We almost cancelled our vacation. I’ve been appreciating the neighborhood where I live and taking walks in it. Our house has been cool and it’s been pleasant to be inside. My husband and I have gotten into a rhythm and we are getting along. Perhaps this was the year to stay at home. What’s the risk factor in leaving, what are the down sides to staying home? Am I being greedy to once more go away, feel my toes in the sand and swim in cold Atlantic waters?  I do love the beach and being more in nature than our neighborhood in Worcester, MA. After getting information from friends who live and visit Martha’s Vineyard where we were heading we decided it would be possible to stay safe and enjoy sea and sky there. Yesterday our first day we arrived at the ferry early and there were fewer cars than we were accustomed to seeing. We got onto an early ferry, everyone was masked and we were requested to stay in the car. Good.

When we drove off the ferry into town it was early so the streets were not crowded and everyone we saw, young and old, were wearing masks. Good. It was too early to go to our rental house so we had time to kill. Our car was overloaded with dog, dog items, suitcases of clothes, food and sports gear. There were bicycles in the back of the car and our two Kayaks on the roof and it was hot. Paradise was uncomfortable and we were not luxuriating in sea, surf or even land. What to do? 

I’ve been meditating on equanimity and I was feeling hungry, irritable and impatient to leave the car and get into vacation mode. I know that every moment is precious. I often quote Thich Nhat Hahn when I lead a meditation, 

 “Breathing in I calm.

Breathing out I smile. 

Dwelling in the present moment.

It is a precious moment.”

I exhaled. I reminded myself to keep my mouth shut and stop saying, “Let’s go to the house.
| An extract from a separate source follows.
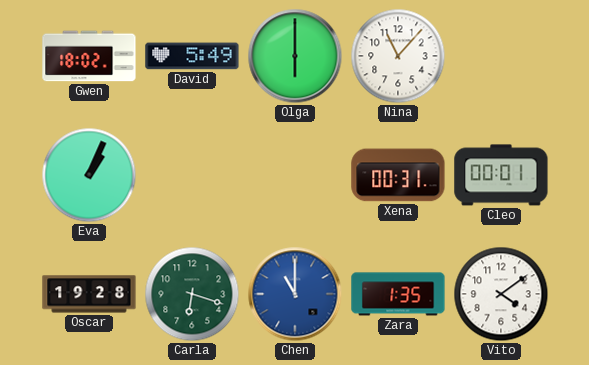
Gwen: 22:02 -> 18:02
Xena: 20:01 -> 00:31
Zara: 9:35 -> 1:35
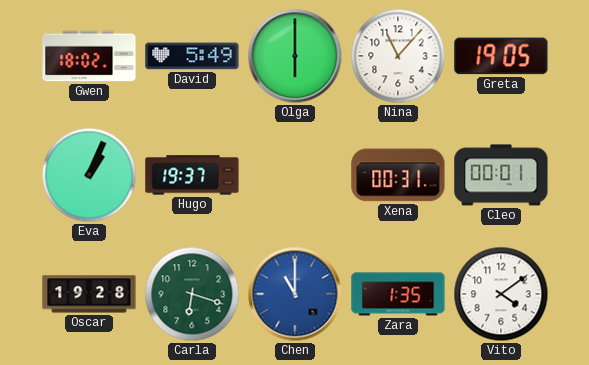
Greta: none -> 19:05
Hugo: none -> 19:37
Maybe the previous renter has left.” We did go, her car was there, we left. My mood did not. Ah, challenge. We went to the farmer’s market and people were in line and kept social distance and wore masks. Good. We got corn, bread, vegetables and cheese. Good. Back in the car, hot. Still not time to go back to the house. 
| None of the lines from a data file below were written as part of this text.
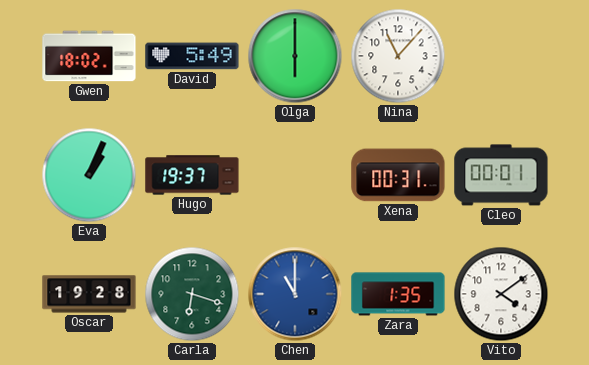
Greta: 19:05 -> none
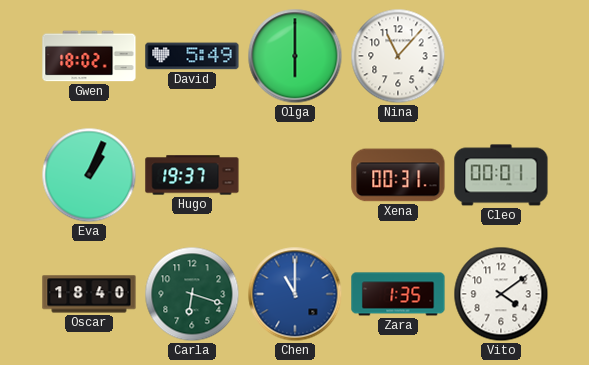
Oscar: 19:28 -> 18:40
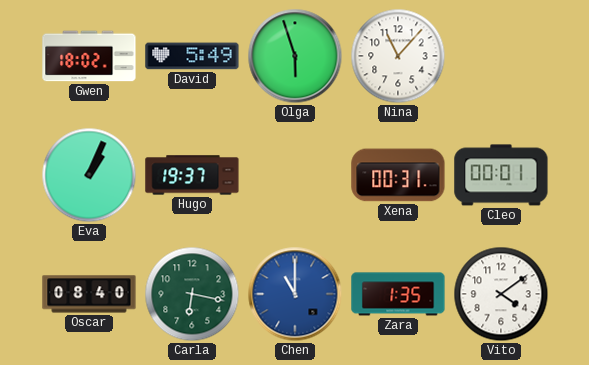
Olga: 6:00 -> 5:57
Oscar: 18:40 -> 08:40
Carla: 6:18 -> 6:17
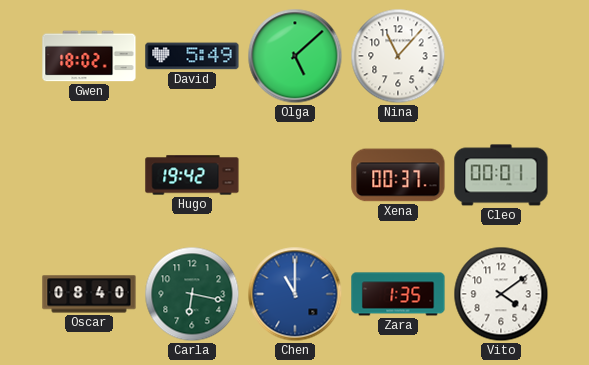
Olga: 5:57 -> 5:08
Eva: 1:04 -> none
Hugo: 19:37 -> 19:42
Xena: 00:31 -> 00:37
Every moment is a precious moment.

We drove around the island, saw the cliffs at Aquinnah, formerly called Gay Head, went back to the house and a neighbor I had previously met was there cleaning. We both looked at each other.

“You were supposed to call.” She said. “The house won’t be ready until 1:00 PM.” 

“Really?”    (It was about 11:15)

Both of us felt annoyed. I explained our circumstance.

"We got on the ferry earlier than we expected and arrived on the Island before 8 AM and have been driving around. I’m sorry, I’m hot, irritable.”

She softened, I came to my senses and calmed. Crisis over. We got permission to refrigerate perishables and calm surfaced.

Vacation has begun...and we even got to go to the beach late afternoon. Everything changes!